WHAT TO DO
Please render the material below as a JSON list of strings with one string per line, leaving out the blank lines.

EXCERPTED DATA

_ _ _ _

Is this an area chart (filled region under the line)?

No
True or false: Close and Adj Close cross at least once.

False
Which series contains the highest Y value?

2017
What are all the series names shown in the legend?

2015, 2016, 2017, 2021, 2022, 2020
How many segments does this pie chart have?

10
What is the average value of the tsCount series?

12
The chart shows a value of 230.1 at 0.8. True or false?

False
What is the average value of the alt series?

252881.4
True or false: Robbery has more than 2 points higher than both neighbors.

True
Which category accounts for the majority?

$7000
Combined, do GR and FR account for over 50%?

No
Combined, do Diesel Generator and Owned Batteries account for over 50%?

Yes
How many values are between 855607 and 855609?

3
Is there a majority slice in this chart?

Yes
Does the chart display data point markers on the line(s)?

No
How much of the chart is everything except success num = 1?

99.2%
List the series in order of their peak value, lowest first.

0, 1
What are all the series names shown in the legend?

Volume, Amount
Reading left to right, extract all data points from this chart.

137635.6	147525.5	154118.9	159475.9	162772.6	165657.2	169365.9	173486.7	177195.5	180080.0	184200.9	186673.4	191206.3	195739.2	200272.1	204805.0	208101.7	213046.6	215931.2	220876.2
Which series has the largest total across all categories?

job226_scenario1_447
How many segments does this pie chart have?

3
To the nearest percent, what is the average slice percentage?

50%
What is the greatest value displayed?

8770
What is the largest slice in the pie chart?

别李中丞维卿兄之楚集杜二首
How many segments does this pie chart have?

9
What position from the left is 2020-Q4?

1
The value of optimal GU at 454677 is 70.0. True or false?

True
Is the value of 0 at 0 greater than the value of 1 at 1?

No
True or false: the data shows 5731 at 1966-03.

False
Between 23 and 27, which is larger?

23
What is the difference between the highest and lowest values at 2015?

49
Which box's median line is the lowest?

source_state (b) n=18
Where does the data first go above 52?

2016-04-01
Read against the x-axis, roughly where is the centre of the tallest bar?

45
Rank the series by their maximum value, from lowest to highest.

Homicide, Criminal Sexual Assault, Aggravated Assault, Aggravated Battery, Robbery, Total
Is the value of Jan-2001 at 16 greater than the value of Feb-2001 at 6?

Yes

_ _ _ _

REPLY TO THE EXERCISE
[
  "Is this an area chart (filled region under the line)?",
  "No",
  "True or false: Close and Adj Close cross at least once.",
  "False",
  "Which series contains the highest Y value?",
  "2017",
  "What are all the series names shown in the legend?",
  "2015, 2016, 2017, 2021, 2022, 2020",
  "How many segments does this pie chart have?",
  "10",
  "What is the average value of the tsCount series?",
  "12",
  "The chart shows a value of 230.1 at 0.8. True or false?",
  "False",
  "What is the average value of the alt series?",
  "252881.4",
  "True or false: Robbery has more than 2 points higher than both neighbors.",
  "True",
  "Which category accounts for the majority?",
  "$7000",
  "Combined, do GR and FR account for over 50%?",
  "No",
  "Combined, do Diesel Generator and Owned Batteries account for over 50%?",
  "Yes",
  "How many values are between 855607 and 855609?",
  "3",
  "Is there a majority slice in this chart?",
  "Yes",
  "Does the chart display data point markers on the line(s)?",
  "No",
  "How much of the chart is everything except success num = 1?",
  "99.2%",
  "List the series in order of their peak value, lowest first.",
  "0, 1",
  "What are all the series names shown in the legend?",
  "Volume, Amount",
  "Reading left to right, extract all data points from this chart.",
  "137635.6\t147525.5\t154118.9\t159475.9\t162772.6\t165657.2\t169365.9\t173486.7\t177195.5\t180080.0\t184200.9\t186673.4\t191206.3\t195739.2\t200272.1\t204805.0\t208101.7\t213046.6\t215931.2\t220876.2",
  "Which series has the largest total across all categories?",
  "job226_scenario1_447",
  "How many segments does this pie chart have?",
  "3",
  "To the nearest percent, what is the average slice percentage?",
  "50%",
  "What is the greatest value displayed?",
  "8770",
  "What is the largest slice in the pie chart?",
  "别李中丞维卿兄之楚集杜二首",
  "How many segments does this pie chart have?",
  "9",
  "What position from the left is 2020-Q4?",
  "1",
  "The value of optimal GU at 454677 is 70.0. True or false?",
  "True",
  "Is the value of 0 at 0 greater than the value of 1 at 1?",
  "No",
  "True or false: the data shows 5731 at 1966-03.",
  "False",
  "Between 23 and 27, which is larger?",
  "23",
  "What is the difference between the highest and lowest values at 2015?",
  "49",
  "Which box's median line is the lowest?",
  "source_state (b) n=18",
  "Where does the data first go above 52?",
  "2016-04-01",
  "Read against the x-axis, roughly where is the centre of the tallest bar?",
  "45",
  "Rank the series by their maximum value, from lowest to highest.",
  "Homicide, Criminal Sexual Assault, Aggravated Assault, Aggravated Battery, Robbery, Total",
  "Is the value of Jan-2001 at 16 greater than the value of Feb-2001 at 6?",
  "Yes"
]